#### Mar 2024 ASG1 Submission

In [1]:
### Student ID: 4070163B
### Student Name: Lai Jing Kai

# Grade: << By Grader, after marking >>

We will be using a modified, anonymized dataset from Titanic Passenger Data. This dataset is a partial sub-set of the full original data, with missing/unusual data already cleaned or adjusted.

Column details:

*passenger_id*: (anonymized, unique id numbers assigned to each passenger) <br>
*pclass*: represents passenger cabin class, (1 - first class, 2 - second class, 3 - third class) <br>
*survived*: (0 - no, 1 - yes) <br>
*gender*: (0 - female, 1 - male) <br>
*age*: (numerical age of passenger) <br>
*sibsp*: (number of siblings and/or spouses the passenger had onboard together with them) <br>
*parch*: (number of parents and/or children the passenger had onboard together with them) <br>
*fare*: (assume in $US based on 1912 pricing) <br>


Q1.
Read the provided data file into Jupyter Notebook using suitable file opening functions, and perform the following tasks: <br> <br>
i) Print a list (python data structure) of all the column header names of the dataset (the column names are in the first line of the data file) <br>
ii) Print the first 5 column header names, followed by the first 5 rows of the data

For ii), your output should clearly display the column names and the required rows of data as per the example below.

Hint: Use Python's open() and readline() to open the provided file, and to read the file's column headers and rows of the data, line by line.

Reminder: use of non-basic python such as csv or pandas libraries will result in 50% penalties.

In [4]:
file_name = "titanic_mod.csv"

# Open the file and read the first line to get column headers
with open(file_name, 'r',encoding = 'utf-8-sig') as file:
    header = file.readline().strip().split(',')

# Print the list of column header names
print("List of column header names:")
print(header)
print()

# Task ii)
# Open the file again to read the first 5 rows of data
with open(file_name, 'r', encoding='utf-8') as file:
    # Skip the first line (header)

SUPPLIED DATA
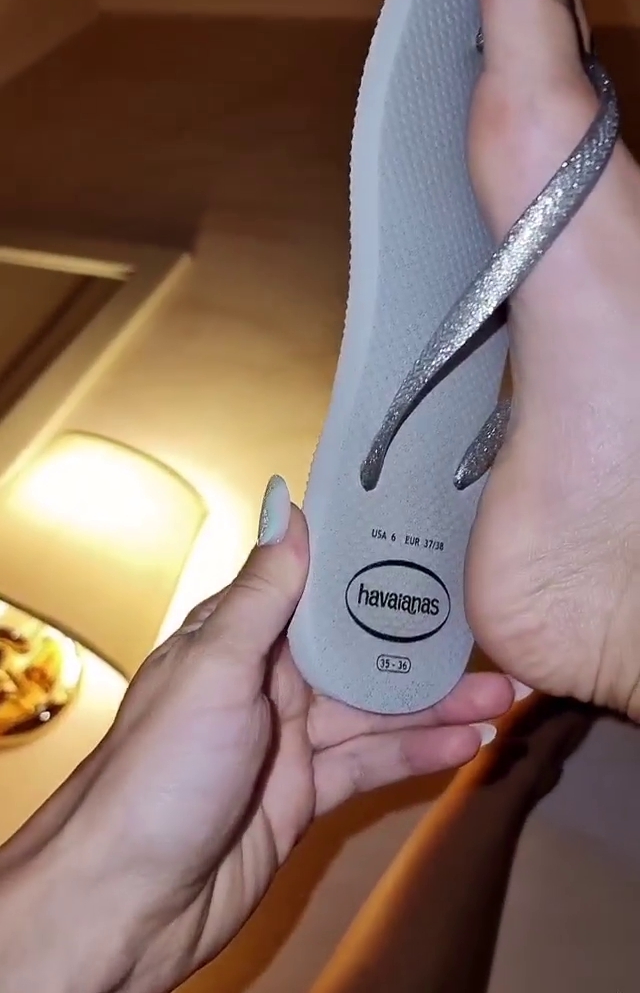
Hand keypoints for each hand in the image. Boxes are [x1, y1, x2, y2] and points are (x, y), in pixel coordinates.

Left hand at [1, 483, 517, 992]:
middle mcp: (264, 680)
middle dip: (424, 646)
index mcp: (237, 637)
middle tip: (492, 634)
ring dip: (437, 704)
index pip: (317, 587)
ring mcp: (286, 740)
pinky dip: (417, 755)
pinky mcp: (301, 793)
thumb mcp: (213, 669)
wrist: (129, 902)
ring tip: (503, 695)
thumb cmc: (158, 776)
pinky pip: (369, 765)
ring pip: (375, 711)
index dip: (373, 567)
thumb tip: (285, 503)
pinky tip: (465, 746)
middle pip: (359, 652)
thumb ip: (260, 594)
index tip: (435, 545)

EXERCISES
1. According to the notebook, how should the fare values be read?
2. Write out the stretch of the notebook from "# Open the file and" through "first line (header)".
The lines after the notebook are separate material with no tie to it.

LIST OF ANSWERS
1. In US dollars, based on 1912 pricing.

2.
# Open the file and read the first line to get column headers
with open(file_name, 'r',encoding = 'utf-8-sig') as file:
    header = file.readline().strip().split(',')

# Print the list of column header names
print("List of column header names:")
print(header)
print()

# Task ii)
# Open the file again to read the first 5 rows of data
with open(file_name, 'r', encoding='utf-8') as file:
    # Skip the first line (header)